Le président Alassane Ouattara lors de sa prestation de serment, 3 novembre 2015.

Le président Alassane Ouattara lors de sa prestation de serment, 3 novembre 2015.

Vingt-trois partis d'opposition disent non au projet du référendum sur une nouvelle Constitution initié par le président Alassane Ouattara.

Le Front Populaire Ivoirien (FPI), fondé par l'ancien président Laurent Gbagbo, compte parmi ces 23 partis qui ont adopté jeudi une déclaration commune rejetant l’initiative de chef de l’Etat ivoirien.

"Les signataires rejettent la procédure anti-démocratique, autoritaire et unilatérale du président pour la Nouvelle Constitution (... et) invitent le président à faire de preuve de sagesse en retirant purement et simplement le projet de référendum constitutionnel", selon le document signé lors d'une cérémonie à Abidjan.

La rédaction d'une nouvelle Constitution était l'une des promesses de campagne d'Alassane Ouattara, réélu pour un second et dernier mandat de cinq ans en octobre 2015. Ce dernier projette de présenter le nouveau texte en septembre-octobre.

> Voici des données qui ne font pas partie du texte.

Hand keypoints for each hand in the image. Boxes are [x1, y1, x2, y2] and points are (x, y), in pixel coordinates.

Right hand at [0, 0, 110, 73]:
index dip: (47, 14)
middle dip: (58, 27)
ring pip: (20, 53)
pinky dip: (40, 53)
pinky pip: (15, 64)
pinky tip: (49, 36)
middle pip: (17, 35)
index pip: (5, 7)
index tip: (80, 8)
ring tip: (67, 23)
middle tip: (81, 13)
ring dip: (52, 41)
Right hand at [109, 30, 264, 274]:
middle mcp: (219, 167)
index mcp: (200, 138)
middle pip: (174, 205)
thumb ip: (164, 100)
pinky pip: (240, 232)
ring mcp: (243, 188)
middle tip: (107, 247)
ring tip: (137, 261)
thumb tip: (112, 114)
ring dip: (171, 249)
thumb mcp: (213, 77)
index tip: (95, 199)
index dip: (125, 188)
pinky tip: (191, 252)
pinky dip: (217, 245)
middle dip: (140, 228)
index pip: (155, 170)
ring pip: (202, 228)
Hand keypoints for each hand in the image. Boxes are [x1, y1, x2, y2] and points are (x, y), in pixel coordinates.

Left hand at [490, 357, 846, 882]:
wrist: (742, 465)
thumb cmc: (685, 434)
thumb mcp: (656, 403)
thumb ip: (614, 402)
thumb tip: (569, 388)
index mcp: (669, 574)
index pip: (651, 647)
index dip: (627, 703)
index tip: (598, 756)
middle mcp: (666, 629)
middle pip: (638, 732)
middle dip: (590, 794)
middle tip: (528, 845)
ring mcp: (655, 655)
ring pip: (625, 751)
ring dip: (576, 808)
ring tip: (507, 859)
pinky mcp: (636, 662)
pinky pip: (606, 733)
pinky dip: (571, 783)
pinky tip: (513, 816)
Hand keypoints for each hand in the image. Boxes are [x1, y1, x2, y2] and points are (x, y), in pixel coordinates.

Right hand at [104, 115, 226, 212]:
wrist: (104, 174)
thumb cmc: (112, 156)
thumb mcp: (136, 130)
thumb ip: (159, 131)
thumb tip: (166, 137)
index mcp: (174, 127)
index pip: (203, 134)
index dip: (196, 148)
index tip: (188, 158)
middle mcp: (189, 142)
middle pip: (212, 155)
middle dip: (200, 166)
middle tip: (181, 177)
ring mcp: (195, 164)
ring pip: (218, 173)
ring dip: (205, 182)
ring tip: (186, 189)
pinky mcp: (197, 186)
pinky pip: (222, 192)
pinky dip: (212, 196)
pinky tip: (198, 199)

De source proche de la présidence, outre la clarification de l'éligibilité et l'évacuation du concept d'"ivoirité" source de tension, la création d'un poste de vice-président et d'un Sénat, la suppression du poste de Premier ministre ou l'établissement de calendriers électoraux immuables, sont à l'étude.

Les opposants demandent la "convocation d'une assemblée constituante" et critiquent de nombreux autres choix. "La nomination d'un vice-président vise en réalité à lui (Ouattara) permettre de choisir son successeur ce qui traduirait une dévolution monarchique du pouvoir", disent-ils.

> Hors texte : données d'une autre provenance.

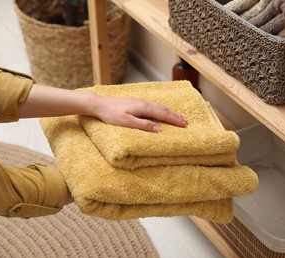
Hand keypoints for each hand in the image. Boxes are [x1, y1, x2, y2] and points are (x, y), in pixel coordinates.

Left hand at [19, 84, 187, 131]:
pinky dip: (162, 109)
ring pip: (159, 106)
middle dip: (175, 115)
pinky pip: (154, 105)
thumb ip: (143, 125)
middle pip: (163, 109)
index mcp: (143, 107)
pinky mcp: (136, 102)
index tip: (184, 124)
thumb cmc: (111, 114)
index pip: (163, 114)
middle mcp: (144, 102)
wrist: (98, 104)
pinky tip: (162, 111)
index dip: (174, 120)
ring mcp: (140, 101)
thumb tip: (158, 129)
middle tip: (186, 121)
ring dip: (170, 112)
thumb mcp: (126, 122)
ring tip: (178, 116)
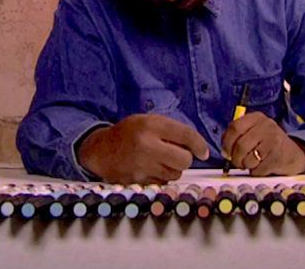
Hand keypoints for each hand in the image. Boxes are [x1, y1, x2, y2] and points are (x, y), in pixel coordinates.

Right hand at [77, 114, 209, 183]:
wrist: (101, 150)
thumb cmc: (129, 134)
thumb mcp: (148, 121)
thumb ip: (171, 130)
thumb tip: (198, 147)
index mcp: (151, 125)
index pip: (186, 135)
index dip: (199, 145)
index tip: (203, 152)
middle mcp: (147, 145)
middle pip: (184, 159)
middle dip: (185, 158)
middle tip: (177, 154)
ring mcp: (142, 166)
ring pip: (175, 174)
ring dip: (173, 169)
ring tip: (159, 160)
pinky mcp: (139, 181)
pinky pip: (163, 182)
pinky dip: (162, 177)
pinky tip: (151, 168)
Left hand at [222, 112, 304, 175]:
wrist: (294, 154)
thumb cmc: (268, 143)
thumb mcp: (254, 132)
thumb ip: (237, 137)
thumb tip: (225, 152)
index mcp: (257, 118)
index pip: (235, 127)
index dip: (227, 142)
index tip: (226, 152)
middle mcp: (267, 126)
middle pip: (240, 145)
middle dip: (235, 158)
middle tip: (237, 162)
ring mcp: (274, 140)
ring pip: (248, 159)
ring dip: (246, 166)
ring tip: (251, 164)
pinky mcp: (278, 156)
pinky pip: (258, 169)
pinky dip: (256, 172)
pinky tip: (262, 167)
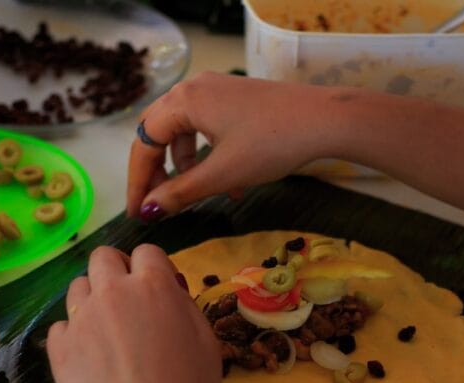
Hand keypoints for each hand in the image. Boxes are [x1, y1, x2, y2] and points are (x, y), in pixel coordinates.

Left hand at [46, 244, 222, 382]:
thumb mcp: (206, 340)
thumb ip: (183, 305)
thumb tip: (168, 292)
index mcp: (153, 286)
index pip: (146, 252)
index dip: (152, 268)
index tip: (156, 289)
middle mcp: (112, 293)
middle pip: (103, 258)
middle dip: (116, 271)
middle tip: (127, 301)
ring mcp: (80, 320)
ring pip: (77, 288)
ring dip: (92, 300)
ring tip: (106, 332)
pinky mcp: (59, 350)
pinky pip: (61, 327)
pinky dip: (74, 336)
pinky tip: (90, 360)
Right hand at [127, 72, 332, 220]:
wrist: (326, 120)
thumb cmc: (271, 144)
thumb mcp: (222, 174)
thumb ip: (180, 193)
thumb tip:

"La multiplication de nouvelles institutions, vice-présidence, Sénat, Chambre des rois, dans une période où le budget de l'Etat s'avère insuffisant pour faire face à l'amélioration du niveau de vie des populations est anachronique", estiment-ils.

Parmi les partis signataires figurent le FPI de Pascal Affi Nguessan, le Cojep de l'ex-chef des jeunes patriotes François Blé Goudé (actuellement emprisonné à La Haye), le Lider de Mamadou Koulibay l'ancien président de l'Assemblée nationale, l'URD de l'ancienne ministre Danielle Boni Claverie, le RPCI de Bamba Morifère ou encore le Nacip de "Sam l'Africain".